§ Task statement
Would you give again, exactly as written, the lines from the opening of the records to the line with "exposure_s: 1/500", that line included and pictures excluded?

§ Record excerpts
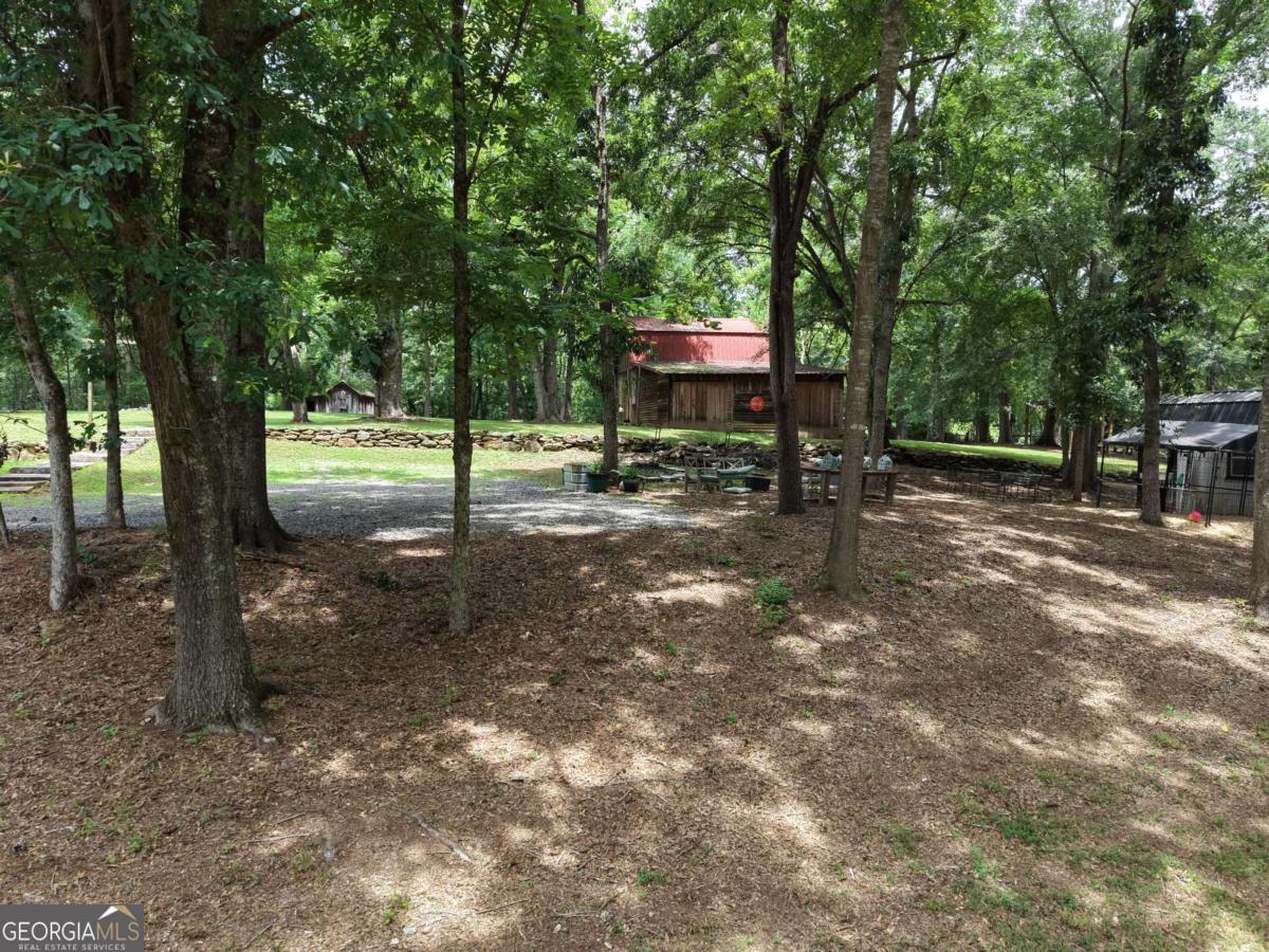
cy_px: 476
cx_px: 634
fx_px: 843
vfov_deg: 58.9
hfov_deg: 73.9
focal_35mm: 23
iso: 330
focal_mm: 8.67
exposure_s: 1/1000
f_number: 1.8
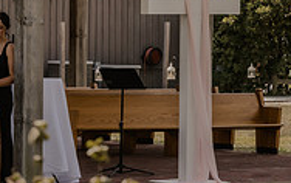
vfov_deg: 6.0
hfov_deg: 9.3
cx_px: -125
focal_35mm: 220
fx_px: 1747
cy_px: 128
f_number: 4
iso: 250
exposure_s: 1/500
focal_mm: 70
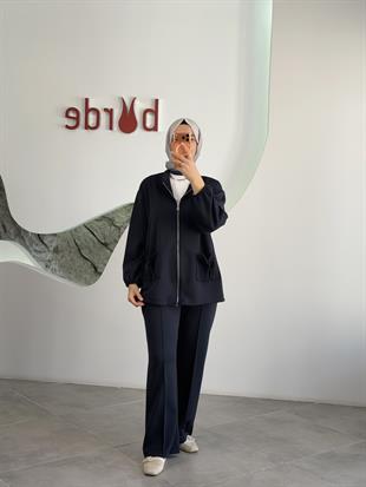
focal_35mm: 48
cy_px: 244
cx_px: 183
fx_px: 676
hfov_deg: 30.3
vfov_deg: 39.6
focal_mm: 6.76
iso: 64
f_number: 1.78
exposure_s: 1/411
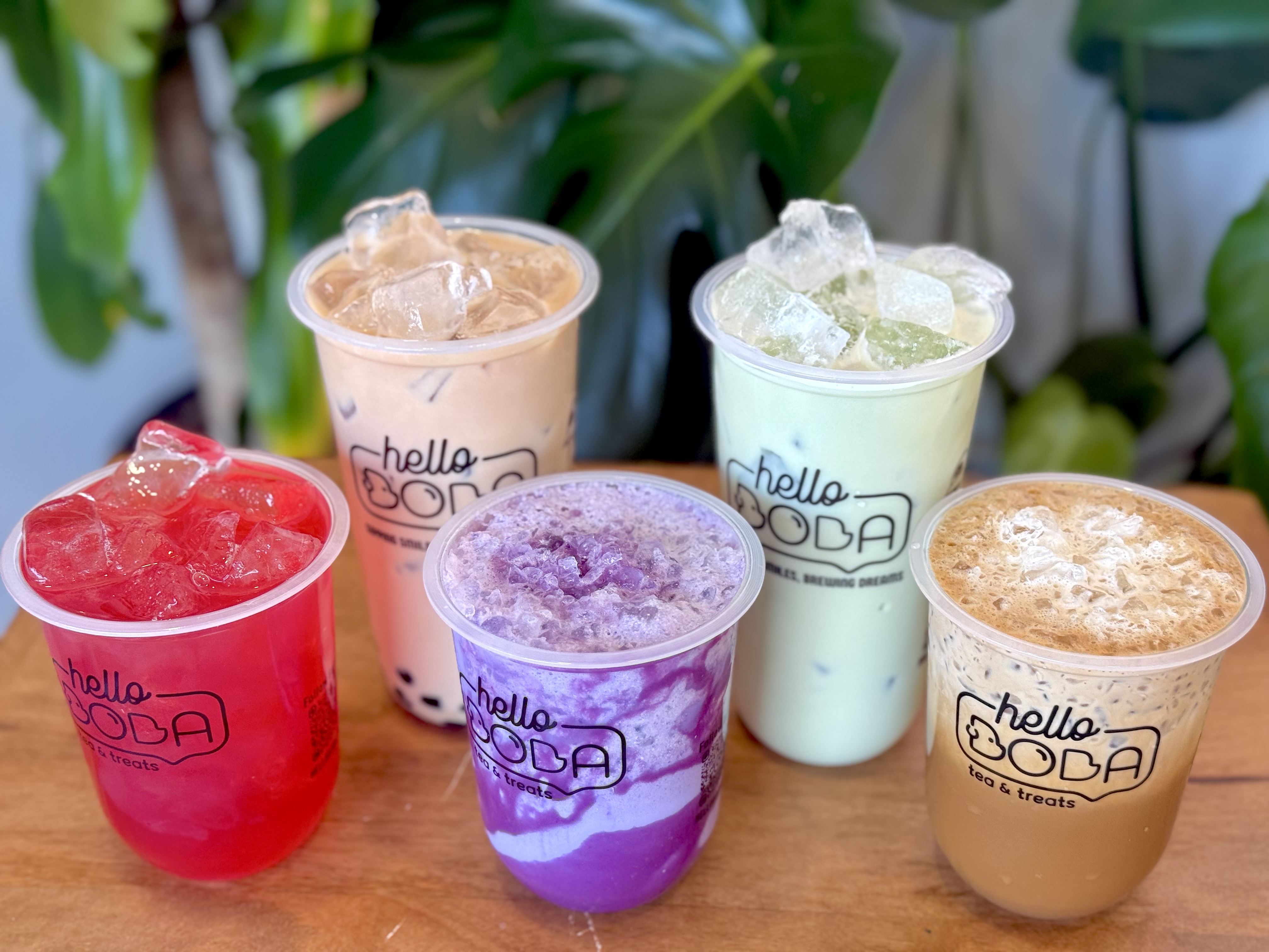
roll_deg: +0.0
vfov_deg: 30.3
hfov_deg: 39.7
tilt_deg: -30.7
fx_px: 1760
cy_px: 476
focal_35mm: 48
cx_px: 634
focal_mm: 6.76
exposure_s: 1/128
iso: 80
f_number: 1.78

§ Response
cy_px: 476
cx_px: 634
fx_px: 843
vfov_deg: 58.9
hfov_deg: 73.9
focal_35mm: 23
iso: 330
focal_mm: 8.67
exposure_s: 1/1000
f_number: 1.8
vfov_deg: 6.0
hfov_deg: 9.3
cx_px: -125
focal_35mm: 220
fx_px: 1747
cy_px: 128
f_number: 4
iso: 250
exposure_s: 1/500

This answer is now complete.